# Aim of the exercise
In the records below, locate the line containing "сегодня, 17:25"; output that line and every following line through the last, exactly.
Top of Exercise materials
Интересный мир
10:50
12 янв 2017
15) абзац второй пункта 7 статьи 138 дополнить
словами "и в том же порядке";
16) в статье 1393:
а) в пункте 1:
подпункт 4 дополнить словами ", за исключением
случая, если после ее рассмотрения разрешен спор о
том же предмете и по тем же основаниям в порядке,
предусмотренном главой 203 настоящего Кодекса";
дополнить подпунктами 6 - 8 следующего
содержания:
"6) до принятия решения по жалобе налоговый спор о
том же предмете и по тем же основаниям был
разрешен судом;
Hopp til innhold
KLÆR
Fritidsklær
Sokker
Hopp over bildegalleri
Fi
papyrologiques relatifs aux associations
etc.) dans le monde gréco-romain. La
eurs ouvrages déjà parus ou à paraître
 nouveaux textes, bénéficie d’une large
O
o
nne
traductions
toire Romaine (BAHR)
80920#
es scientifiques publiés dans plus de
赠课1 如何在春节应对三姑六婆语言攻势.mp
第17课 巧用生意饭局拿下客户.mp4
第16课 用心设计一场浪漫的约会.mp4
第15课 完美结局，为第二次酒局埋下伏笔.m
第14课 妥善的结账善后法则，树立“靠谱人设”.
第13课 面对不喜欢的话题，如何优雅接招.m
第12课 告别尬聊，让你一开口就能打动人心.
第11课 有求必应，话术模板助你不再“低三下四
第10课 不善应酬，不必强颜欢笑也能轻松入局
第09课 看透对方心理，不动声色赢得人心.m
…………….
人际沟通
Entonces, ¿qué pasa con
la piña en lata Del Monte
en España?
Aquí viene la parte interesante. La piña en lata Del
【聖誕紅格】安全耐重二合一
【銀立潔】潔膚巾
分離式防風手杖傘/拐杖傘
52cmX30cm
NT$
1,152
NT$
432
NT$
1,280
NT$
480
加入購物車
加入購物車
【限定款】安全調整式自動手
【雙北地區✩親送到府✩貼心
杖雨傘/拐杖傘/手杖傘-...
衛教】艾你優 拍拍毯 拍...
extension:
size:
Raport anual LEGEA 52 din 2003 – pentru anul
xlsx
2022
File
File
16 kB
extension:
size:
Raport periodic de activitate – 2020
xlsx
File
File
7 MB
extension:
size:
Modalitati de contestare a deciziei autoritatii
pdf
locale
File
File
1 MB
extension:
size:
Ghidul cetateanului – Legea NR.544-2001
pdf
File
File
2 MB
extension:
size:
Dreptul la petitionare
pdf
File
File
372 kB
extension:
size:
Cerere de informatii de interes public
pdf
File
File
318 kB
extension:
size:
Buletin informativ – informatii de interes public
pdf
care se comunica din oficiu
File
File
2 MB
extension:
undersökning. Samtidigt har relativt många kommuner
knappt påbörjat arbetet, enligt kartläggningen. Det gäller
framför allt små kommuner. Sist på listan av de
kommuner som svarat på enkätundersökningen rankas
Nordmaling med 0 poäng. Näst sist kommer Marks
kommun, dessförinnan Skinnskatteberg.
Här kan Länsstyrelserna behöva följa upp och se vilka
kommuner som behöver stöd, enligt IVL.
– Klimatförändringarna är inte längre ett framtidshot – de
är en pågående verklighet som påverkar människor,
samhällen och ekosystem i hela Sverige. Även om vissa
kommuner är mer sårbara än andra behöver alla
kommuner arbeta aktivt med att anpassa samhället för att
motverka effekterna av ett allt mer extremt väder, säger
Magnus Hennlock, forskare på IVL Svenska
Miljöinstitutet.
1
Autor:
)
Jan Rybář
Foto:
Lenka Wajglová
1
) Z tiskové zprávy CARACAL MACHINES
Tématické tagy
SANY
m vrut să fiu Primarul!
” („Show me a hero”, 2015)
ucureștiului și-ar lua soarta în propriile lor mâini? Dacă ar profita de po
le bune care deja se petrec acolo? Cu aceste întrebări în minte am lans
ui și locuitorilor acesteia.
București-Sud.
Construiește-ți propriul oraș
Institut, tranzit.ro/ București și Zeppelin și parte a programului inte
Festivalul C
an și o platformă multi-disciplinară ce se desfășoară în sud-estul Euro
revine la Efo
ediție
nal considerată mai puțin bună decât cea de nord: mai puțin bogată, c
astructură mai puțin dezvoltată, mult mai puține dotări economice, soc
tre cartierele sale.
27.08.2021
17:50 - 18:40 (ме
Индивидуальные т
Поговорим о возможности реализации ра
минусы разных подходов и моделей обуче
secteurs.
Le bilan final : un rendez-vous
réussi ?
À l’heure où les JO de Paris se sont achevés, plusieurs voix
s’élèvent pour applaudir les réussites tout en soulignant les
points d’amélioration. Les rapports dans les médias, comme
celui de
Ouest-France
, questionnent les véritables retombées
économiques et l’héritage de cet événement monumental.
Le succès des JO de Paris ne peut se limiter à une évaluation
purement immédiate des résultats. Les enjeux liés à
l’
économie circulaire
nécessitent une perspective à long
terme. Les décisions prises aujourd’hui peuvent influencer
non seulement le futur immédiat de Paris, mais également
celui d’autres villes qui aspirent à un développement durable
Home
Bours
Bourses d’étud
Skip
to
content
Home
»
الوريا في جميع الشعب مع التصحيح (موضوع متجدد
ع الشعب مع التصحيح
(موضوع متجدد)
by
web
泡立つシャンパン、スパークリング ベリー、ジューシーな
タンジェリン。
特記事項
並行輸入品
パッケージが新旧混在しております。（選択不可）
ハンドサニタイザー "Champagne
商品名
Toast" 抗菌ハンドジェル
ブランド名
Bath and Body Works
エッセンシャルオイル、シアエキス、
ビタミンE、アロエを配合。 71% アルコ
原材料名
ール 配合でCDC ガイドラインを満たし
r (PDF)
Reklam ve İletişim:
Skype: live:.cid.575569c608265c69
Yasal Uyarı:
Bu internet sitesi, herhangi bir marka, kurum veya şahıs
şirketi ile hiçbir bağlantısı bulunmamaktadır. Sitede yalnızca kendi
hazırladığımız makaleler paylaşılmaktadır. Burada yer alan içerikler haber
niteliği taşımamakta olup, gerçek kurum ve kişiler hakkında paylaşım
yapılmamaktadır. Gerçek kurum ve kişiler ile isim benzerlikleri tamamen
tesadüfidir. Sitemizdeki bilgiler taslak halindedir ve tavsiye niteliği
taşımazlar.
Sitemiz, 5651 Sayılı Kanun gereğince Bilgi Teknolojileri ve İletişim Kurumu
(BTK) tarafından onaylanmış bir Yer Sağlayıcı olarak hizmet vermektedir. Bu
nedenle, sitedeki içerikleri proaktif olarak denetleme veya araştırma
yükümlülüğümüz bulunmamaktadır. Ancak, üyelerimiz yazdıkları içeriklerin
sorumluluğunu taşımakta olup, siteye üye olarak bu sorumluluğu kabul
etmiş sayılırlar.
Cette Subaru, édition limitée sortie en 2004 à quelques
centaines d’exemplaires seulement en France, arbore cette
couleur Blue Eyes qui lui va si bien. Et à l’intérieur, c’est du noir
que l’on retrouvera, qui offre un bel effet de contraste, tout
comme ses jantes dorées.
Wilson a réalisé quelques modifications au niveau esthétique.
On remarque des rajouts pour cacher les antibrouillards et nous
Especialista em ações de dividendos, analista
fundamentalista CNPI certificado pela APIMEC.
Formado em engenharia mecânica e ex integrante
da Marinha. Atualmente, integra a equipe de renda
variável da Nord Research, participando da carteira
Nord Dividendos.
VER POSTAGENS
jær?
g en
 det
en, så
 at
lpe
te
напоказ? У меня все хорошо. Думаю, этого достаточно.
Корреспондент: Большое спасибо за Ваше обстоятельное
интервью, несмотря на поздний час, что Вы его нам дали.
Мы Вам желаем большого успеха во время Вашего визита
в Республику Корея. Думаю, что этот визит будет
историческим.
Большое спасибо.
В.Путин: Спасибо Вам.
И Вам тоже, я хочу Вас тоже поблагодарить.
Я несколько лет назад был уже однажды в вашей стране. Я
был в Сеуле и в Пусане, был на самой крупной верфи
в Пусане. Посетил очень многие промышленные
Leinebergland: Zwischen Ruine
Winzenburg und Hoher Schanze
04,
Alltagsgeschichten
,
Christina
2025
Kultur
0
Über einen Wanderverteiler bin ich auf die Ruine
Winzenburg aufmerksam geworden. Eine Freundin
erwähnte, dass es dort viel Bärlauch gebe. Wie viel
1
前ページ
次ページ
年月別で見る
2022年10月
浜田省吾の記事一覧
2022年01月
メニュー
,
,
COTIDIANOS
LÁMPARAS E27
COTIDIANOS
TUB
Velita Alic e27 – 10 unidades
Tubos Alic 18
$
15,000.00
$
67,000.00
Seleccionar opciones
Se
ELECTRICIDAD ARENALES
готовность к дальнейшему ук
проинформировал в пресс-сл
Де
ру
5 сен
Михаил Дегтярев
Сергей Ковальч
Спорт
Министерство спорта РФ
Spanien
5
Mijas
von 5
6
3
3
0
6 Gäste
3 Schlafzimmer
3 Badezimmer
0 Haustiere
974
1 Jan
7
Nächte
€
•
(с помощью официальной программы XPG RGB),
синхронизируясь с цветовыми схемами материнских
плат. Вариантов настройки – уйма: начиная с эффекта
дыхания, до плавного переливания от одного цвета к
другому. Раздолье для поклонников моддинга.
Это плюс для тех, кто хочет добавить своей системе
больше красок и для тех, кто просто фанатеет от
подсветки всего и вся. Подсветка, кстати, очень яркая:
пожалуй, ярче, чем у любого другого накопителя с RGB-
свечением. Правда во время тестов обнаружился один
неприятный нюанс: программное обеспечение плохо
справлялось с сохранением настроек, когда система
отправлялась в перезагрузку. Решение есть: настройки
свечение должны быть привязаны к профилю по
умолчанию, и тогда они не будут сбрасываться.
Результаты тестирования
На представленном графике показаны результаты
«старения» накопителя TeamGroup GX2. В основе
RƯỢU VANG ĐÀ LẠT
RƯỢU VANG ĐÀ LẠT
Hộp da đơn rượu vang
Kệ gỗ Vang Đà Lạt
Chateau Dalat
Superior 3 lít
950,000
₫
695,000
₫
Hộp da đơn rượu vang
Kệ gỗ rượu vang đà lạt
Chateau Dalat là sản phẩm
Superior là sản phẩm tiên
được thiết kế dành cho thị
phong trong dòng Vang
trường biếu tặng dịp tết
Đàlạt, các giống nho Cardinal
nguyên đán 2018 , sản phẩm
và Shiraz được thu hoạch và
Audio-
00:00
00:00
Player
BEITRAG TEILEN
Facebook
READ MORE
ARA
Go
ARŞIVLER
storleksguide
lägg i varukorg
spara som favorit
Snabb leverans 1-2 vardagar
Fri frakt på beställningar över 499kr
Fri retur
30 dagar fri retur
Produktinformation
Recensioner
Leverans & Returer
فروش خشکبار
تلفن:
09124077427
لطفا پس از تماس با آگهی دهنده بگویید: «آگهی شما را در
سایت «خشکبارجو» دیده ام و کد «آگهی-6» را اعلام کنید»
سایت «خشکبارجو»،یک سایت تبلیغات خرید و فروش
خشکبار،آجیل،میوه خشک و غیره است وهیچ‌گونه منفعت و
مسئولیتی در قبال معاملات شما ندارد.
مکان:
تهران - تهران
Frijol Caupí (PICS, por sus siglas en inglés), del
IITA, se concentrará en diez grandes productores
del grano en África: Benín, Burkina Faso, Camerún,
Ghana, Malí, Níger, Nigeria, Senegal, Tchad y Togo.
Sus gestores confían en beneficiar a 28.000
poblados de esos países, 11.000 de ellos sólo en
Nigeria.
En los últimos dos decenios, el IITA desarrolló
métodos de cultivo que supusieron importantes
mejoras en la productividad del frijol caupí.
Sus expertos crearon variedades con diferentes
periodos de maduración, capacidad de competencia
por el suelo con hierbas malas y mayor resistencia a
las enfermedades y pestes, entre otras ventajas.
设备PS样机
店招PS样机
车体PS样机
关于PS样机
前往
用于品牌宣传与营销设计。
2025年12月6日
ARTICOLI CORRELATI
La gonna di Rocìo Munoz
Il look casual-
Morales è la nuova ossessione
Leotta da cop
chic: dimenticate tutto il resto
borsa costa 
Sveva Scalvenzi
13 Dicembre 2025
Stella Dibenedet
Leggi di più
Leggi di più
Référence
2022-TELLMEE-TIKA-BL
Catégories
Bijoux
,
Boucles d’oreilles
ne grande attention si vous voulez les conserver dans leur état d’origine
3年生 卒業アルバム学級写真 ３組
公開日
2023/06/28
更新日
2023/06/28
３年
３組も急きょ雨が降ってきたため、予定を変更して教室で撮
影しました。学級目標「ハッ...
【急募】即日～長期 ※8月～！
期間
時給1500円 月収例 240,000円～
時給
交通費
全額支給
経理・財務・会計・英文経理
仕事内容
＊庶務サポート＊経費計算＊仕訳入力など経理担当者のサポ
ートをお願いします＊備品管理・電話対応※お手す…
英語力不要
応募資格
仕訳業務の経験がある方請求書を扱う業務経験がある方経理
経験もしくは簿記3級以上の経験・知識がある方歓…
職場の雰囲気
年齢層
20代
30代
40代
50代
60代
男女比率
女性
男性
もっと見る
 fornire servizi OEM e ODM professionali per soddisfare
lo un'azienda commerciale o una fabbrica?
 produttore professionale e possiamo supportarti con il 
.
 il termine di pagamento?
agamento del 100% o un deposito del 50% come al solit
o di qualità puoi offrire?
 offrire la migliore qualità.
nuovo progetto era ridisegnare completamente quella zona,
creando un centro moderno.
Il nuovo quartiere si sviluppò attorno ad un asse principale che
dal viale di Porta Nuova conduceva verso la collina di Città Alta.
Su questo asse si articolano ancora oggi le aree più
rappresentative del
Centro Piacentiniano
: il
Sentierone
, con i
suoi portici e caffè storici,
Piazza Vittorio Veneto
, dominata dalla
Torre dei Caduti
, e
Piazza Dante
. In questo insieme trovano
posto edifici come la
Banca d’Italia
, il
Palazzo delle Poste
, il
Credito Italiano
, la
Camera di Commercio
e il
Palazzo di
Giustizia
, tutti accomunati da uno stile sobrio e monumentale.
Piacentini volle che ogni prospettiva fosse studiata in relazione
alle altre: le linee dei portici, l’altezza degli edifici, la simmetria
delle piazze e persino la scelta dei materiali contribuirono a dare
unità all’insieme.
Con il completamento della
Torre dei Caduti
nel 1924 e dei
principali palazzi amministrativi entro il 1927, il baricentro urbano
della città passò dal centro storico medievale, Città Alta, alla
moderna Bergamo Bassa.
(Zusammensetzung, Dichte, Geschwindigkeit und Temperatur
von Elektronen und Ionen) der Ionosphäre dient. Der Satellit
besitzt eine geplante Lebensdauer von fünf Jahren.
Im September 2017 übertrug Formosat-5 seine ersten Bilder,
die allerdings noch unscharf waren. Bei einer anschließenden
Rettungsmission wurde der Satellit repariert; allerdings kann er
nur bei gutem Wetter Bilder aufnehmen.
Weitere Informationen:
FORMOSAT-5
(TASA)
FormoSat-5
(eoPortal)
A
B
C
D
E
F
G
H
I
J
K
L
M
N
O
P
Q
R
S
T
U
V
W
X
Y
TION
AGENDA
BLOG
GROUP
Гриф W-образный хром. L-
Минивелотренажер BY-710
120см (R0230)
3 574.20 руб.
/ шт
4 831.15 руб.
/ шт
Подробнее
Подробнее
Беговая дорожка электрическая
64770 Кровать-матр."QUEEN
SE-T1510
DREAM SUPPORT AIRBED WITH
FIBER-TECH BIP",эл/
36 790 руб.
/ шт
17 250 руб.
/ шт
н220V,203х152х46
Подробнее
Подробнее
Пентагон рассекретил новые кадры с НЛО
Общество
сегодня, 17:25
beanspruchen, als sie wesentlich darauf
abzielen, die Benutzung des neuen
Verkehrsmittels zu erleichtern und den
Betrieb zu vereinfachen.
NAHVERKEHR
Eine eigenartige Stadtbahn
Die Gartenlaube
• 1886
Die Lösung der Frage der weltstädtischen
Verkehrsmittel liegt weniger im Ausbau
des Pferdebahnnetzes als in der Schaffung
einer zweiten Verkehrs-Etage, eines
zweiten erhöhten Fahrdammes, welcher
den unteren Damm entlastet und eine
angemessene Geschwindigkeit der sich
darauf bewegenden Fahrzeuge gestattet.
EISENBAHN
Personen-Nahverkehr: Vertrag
Bottom of Exercise materials
# Response below
сегодня, 17:25
beanspruchen, als sie wesentlich darauf
abzielen, die Benutzung des neuen
Verkehrsmittels zu erleichtern und den
Betrieb zu vereinfachen.
NAHVERKEHR
Eine eigenartige Stadtbahn
Die Gartenlaube
• 1886
Die Lösung der Frage der weltstädtischen
Verkehrsmittel liegt weniger im Ausbau
des Pferdebahnnetzes als in der Schaffung
einer zweiten Verkehrs-Etage, eines
zweiten erhöhten Fahrdammes, welcher
den unteren Damm entlastet und eine
angemessene Geschwindigkeit der sich
darauf bewegenden Fahrzeuge gestattet.
EISENBAHN
Personen-Nahverkehr: Vertrag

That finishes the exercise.